Justice, Bénin – Dans une lettre ouverte, Alofa Kossi Kodjo, incarcéré depuis 2010 dans le cadre de l’affaire Pierre Urbain Dangnivo, implore l’intervention du président de la République, SEM Patrice Talon. Cet homme, accusé de complicité sans qu’aucun jugement n’ait été rendu, expose dans cette lettre son désespoir, sa solitude et son besoin urgent de justice.
Alofa Kossi Kodjo, dont le nom reste indissociable de l’affaire controversée de la disparition de Pierre Urbain Dangnivo, décrit avec émotion les conditions de sa détention. « Je suis en détention à la prison civile de Cotonou depuis 2010 dans le cadre de l’affaire Dangnivo Pierre », écrit-il, soulignant l’absence totale de procès depuis son arrestation. Pour cet homme toujours présumé innocent, cela fait près de quinze longues années passées dans une incertitude totale. Malgré deux décisions de la Cour constitutionnelle en 2020 et 2021 affirmant l’illégalité de son maintien en détention, aucune mesure n’a été prise pour le libérer ni pour fixer une date de jugement.
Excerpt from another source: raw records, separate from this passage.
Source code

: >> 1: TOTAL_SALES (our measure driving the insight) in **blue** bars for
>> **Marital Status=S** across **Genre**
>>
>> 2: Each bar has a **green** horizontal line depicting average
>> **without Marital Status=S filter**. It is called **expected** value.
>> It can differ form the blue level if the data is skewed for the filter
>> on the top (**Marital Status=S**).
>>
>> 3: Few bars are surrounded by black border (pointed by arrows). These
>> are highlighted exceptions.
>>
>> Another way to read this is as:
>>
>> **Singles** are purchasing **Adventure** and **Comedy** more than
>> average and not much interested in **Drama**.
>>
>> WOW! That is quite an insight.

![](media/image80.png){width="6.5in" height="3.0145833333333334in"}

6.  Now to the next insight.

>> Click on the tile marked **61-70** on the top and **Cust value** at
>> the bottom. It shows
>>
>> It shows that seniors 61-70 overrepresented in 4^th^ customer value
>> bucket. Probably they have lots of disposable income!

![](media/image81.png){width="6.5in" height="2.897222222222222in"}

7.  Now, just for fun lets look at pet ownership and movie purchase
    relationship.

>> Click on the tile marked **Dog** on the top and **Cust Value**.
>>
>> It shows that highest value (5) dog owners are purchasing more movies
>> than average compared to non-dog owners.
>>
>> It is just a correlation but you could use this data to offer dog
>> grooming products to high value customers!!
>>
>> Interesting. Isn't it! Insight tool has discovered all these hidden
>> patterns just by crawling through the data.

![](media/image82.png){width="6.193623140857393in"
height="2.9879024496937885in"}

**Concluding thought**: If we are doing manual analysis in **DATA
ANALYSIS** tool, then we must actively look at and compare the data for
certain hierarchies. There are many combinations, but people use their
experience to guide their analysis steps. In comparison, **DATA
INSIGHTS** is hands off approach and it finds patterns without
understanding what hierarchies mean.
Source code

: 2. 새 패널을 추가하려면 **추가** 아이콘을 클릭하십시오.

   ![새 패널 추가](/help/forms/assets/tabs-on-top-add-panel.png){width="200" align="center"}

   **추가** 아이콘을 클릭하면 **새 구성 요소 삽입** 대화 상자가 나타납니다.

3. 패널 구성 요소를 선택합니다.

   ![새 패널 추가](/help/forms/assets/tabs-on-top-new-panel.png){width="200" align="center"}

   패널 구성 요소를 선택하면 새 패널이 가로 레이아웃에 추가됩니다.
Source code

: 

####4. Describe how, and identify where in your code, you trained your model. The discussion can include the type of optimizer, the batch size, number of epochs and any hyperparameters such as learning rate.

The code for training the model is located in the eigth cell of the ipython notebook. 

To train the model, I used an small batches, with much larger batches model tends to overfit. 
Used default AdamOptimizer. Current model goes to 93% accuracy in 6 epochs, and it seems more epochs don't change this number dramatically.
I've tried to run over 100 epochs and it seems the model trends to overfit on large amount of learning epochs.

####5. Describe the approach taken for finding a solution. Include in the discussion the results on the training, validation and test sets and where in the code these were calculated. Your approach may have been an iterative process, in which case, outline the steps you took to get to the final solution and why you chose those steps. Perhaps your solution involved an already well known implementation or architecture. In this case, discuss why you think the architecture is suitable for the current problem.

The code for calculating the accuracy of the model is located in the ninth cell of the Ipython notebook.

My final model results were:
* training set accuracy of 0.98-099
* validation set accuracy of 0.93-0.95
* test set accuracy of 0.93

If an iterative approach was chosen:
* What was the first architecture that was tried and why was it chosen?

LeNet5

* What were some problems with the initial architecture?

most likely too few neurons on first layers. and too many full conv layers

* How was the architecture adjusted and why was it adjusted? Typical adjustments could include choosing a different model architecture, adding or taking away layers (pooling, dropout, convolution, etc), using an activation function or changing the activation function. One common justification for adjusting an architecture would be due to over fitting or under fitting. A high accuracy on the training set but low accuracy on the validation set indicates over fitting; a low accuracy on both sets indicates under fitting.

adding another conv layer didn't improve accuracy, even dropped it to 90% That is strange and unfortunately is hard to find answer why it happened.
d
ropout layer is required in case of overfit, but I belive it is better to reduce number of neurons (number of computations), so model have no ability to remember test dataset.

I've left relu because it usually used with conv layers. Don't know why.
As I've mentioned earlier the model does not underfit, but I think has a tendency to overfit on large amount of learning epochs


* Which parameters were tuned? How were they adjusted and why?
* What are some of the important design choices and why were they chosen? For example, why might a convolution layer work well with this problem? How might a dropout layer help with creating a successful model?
Les conditions de détention et le silence des autorités judiciaires se sont révélés être pour lui des épreuves accablantes : « Depuis plus de 14 ans en prison, je n’ai donc été ni jugé ni relâché. » Cette situation d’abandon l’a privé non seulement de sa liberté, mais également de sa vie personnelle et familiale. Aujourd’hui, comme le révèle cette lettre manuscrite envoyée au chef de l’État Patrice Talon, il se retrouve sans soutien, ayant perdu ses proches et tout lien avec son enfant.
Un appel à la clémence adressé au « père de la nation »
Dans sa lettre, Alofa Kossi Kodjo s’adresse au président Talon, non seulement en tant que chef d’État, mais aussi comme « père de la nation ». En employant cette image, il sollicite une réponse humaine et bienveillante : « Je crie vers vous, père de la nation… ». Dans un ton empreint d’humilité, il se présente, presque dans une posture d’implorant, comme « un Béninois qui demande l’aide de son père ».
Cet appel, que l’on pourrait interpréter comme un ultime espoir, vise à faire entendre une voix souvent ignorée dans le système carcéral béninois. Par des mots simples mais puissants, il implore le président de « se pencher sur [son] cas » et de le délivrer de cette détention sans fin.
Une attente insoutenable et des vies brisées
L’affaire Dangnivo est complexe et a fait couler beaucoup d’encre avant même l’arrivée du président Patrice Talon au pouvoir. En 2010, Pierre Urbain Dangnivo, un cadre du ministère de l’Économie et des Finances, disparaît dans des circonstances mystérieuses. Un corps, identifié comme celui de Dangnivo par les autorités mais contesté par sa famille, est découvert. Alofa Kossi Kodjo est alors arrêté, tout comme un autre présumé complice. Depuis, l’ombre de cette affaire plane toujours, et la disparition de Dangnivo demeure une blessure ouverte dans la mémoire collective béninoise.
Cette affaire révèle les nombreuses zones d’ombre et les dysfonctionnements qui affectent la justice béninoise, notamment les détentions prolongées sans jugement. Les accusations de détention abusive et de violation des droits fondamentaux sont récurrentes, comme le souligne la déclaration d’Alofa, qui se dit victime de l’inaction de la justice malgré ses « nombreuses lettres au tribunal et à la cour d’appel de Cotonou ».
Pour Alofa Kossi Kodjo, cette longue période de détention sans issue judiciaire a eu des conséquences dévastatrices. Sa lettre est empreinte de douleur : il confie avoir « tout perdu ». « Je n’ai plus de femme, plus de parents, et mon enfant qui est avec mes parents n’a plus personne », écrit-il, révélant ainsi l’ampleur de la souffrance que cette détention a engendrée pour lui et ses proches.
Un silence qui doit être rompu
À travers cette lettre ouverte, Alofa Kossi Kodjo espère attirer l’attention de SEM Patrice Talon sur sa situation mais également sur les failles du système judiciaire. Son cri de détresse, adressé au plus haut dirigeant du pays, n’est pas seulement un appel personnel ; il symbolise le désespoir de nombreux détenus oubliés qui attendent de voir leur sort fixé.
« Monsieur le président de la République, je crie, je pleure et je suis à genoux à votre pied. Je suis aussi un Béninois qui demande l’aide de son père, venez à mon secours, souvenez-vous de moi », écrivait Alofa Kossi Kodjo pour conclure sa lettre ouverte.